▶ Stored entries:
---+---

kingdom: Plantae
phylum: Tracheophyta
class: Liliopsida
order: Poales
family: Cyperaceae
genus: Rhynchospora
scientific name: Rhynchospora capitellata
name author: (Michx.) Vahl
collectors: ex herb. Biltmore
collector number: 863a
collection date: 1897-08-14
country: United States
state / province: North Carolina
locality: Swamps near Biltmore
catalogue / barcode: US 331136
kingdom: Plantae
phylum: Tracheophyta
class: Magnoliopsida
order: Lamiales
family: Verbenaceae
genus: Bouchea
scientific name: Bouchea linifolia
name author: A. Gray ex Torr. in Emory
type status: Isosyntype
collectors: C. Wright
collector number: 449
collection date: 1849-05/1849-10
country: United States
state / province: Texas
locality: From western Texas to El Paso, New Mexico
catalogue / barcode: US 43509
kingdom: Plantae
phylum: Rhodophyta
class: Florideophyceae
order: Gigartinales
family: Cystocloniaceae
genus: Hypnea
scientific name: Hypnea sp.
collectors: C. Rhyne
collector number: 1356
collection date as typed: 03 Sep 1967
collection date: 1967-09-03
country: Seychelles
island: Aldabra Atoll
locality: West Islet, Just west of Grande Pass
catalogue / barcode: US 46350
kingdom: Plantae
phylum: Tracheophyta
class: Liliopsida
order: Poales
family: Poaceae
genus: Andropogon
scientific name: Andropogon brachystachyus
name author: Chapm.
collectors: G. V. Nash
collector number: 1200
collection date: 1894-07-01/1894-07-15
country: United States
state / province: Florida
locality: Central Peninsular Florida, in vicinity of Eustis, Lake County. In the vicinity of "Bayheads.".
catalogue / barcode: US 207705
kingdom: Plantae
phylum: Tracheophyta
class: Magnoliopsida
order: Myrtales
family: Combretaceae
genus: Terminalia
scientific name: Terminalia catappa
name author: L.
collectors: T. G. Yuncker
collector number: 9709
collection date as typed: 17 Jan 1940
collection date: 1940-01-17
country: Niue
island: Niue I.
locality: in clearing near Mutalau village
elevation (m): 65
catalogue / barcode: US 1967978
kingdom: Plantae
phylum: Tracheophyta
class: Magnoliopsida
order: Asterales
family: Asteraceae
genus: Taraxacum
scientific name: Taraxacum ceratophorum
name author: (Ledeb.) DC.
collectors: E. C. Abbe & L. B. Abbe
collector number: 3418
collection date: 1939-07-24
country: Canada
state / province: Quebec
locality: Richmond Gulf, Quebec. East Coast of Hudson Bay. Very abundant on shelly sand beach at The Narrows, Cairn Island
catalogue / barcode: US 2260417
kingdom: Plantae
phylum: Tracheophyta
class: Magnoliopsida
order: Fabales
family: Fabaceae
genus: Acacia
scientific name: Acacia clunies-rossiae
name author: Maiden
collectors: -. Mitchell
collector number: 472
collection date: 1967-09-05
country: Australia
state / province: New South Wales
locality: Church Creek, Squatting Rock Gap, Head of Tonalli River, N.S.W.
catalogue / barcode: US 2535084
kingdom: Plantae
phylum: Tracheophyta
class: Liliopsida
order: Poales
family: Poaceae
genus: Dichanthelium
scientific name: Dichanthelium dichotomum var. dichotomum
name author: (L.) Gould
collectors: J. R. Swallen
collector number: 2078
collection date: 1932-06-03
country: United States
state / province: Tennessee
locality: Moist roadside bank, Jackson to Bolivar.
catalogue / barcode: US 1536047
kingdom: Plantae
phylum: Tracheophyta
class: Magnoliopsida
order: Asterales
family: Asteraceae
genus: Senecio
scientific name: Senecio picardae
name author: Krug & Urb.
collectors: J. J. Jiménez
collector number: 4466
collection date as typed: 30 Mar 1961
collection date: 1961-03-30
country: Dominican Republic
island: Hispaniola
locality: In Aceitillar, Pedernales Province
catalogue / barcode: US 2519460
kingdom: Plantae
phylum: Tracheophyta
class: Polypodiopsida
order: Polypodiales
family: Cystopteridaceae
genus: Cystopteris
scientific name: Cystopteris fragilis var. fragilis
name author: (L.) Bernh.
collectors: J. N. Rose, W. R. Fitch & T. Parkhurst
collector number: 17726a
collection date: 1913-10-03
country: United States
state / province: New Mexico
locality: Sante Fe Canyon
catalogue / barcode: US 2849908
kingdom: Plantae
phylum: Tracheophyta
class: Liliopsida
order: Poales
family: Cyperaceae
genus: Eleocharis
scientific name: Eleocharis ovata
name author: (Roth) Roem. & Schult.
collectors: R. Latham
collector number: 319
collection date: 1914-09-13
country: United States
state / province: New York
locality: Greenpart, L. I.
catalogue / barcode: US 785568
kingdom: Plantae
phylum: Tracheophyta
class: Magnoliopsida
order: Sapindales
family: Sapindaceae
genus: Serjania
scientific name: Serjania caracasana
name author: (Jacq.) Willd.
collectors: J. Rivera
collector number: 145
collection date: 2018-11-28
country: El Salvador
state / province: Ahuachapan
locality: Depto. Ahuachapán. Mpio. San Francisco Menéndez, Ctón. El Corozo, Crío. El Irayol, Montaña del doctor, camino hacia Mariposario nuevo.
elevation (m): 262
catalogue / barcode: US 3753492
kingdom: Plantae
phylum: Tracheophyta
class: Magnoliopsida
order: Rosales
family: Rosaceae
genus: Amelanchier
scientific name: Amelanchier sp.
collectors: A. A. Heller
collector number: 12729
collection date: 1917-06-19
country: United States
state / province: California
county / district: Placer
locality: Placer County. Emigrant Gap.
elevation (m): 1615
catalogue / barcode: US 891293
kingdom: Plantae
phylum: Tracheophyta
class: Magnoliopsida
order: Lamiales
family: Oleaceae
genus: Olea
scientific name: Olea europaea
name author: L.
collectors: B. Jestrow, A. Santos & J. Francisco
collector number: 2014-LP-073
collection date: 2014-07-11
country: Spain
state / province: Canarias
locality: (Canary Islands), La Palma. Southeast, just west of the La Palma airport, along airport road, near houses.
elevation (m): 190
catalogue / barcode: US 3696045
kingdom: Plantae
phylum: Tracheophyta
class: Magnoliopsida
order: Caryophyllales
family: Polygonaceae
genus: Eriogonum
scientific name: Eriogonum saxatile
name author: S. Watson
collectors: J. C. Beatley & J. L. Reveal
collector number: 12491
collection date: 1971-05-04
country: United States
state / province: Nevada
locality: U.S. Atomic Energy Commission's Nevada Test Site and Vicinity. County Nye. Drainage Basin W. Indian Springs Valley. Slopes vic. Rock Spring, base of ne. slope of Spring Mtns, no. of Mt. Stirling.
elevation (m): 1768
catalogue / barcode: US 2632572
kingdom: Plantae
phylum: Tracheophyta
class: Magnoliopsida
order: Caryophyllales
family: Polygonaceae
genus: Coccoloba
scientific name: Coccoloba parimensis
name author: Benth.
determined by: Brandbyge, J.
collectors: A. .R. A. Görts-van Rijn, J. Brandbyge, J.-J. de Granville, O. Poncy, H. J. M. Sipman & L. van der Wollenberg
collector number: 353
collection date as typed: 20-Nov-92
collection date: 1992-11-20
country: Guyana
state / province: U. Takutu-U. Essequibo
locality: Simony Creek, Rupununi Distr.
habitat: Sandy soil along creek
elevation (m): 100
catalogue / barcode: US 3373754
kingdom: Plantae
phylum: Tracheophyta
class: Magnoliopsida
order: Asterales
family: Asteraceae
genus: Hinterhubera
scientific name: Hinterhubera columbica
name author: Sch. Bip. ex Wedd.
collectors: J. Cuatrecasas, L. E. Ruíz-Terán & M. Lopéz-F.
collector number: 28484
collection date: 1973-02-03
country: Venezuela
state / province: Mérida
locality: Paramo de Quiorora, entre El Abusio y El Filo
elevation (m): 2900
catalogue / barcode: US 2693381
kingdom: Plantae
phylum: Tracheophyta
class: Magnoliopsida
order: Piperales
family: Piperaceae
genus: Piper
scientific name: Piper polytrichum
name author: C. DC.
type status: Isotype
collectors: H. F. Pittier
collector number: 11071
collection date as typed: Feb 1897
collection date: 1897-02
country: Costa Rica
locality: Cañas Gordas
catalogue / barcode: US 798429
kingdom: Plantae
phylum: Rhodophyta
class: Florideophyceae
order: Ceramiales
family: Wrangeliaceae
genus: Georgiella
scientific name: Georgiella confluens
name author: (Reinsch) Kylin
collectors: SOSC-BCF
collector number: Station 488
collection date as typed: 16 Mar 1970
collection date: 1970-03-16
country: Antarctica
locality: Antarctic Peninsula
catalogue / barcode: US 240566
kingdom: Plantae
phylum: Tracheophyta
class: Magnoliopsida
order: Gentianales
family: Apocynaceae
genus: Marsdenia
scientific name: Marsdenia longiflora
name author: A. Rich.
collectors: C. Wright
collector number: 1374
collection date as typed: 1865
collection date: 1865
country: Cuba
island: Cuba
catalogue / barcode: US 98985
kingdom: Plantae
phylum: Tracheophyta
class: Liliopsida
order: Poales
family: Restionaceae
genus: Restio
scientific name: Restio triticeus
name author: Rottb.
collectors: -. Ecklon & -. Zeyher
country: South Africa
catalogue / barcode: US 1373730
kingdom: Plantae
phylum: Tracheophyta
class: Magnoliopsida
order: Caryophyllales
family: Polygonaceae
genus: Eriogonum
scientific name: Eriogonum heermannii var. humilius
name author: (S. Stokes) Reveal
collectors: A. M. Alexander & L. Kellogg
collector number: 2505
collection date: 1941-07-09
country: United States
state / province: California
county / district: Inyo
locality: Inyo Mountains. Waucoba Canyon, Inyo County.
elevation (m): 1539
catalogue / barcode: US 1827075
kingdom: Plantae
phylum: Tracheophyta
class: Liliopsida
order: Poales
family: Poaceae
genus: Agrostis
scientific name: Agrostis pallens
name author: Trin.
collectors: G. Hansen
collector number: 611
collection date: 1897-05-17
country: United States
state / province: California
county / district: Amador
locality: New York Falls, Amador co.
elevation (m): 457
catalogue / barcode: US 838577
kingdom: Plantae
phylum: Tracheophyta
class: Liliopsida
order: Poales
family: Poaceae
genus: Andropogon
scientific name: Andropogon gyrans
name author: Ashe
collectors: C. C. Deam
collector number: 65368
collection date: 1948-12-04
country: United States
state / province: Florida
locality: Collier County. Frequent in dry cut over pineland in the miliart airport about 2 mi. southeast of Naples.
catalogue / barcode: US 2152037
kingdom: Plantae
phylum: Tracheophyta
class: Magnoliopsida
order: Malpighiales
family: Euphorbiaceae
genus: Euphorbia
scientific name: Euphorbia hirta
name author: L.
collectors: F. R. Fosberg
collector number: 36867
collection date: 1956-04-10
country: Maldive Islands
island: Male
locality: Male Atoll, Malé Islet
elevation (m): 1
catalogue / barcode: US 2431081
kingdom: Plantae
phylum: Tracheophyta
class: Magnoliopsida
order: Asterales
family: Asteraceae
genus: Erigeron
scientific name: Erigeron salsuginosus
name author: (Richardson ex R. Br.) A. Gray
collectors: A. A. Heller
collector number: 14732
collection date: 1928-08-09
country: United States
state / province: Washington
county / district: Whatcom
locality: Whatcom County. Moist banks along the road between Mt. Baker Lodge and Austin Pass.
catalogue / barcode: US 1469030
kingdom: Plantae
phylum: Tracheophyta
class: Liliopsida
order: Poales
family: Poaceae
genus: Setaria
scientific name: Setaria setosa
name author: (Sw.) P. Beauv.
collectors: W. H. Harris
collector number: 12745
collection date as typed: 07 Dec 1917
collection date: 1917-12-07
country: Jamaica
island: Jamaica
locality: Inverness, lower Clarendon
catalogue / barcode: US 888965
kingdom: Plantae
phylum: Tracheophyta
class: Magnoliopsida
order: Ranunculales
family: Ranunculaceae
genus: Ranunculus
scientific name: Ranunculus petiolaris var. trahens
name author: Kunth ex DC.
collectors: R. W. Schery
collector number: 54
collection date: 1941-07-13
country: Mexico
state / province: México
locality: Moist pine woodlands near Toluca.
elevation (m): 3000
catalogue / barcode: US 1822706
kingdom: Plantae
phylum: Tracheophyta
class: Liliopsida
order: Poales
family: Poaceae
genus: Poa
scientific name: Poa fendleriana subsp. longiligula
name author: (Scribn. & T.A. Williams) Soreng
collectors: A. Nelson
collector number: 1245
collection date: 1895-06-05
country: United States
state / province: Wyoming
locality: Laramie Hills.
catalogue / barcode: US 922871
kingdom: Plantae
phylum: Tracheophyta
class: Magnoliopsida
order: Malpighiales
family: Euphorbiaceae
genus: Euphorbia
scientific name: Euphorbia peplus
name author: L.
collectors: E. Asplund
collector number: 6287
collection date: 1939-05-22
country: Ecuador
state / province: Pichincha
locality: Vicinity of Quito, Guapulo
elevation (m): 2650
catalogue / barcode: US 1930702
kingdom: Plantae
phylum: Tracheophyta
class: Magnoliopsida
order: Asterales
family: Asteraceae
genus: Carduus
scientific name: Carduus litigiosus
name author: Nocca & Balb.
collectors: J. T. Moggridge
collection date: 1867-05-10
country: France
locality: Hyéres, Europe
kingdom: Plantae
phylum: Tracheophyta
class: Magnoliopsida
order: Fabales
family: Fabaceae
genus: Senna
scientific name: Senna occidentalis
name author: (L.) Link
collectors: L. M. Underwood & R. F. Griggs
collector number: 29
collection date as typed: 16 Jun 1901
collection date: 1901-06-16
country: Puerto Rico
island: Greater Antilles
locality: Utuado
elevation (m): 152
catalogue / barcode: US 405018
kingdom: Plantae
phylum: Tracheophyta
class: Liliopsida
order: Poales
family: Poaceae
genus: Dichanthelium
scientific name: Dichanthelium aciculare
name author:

---+---

▶ Instruction: Return the records above word for word, starting at the first line and ending at the line containing "state / province: North Carolina", with both ends included.

▶ Written answer:
kingdom: Plantae
phylum: Tracheophyta
class: Liliopsida
order: Poales
family: Cyperaceae
genus: Rhynchospora
scientific name: Rhynchospora capitellata
name author: (Michx.) Vahl
collectors: ex herb. Biltmore
collector number: 863a
collection date: 1897-08-14
country: United States
state / province: North Carolina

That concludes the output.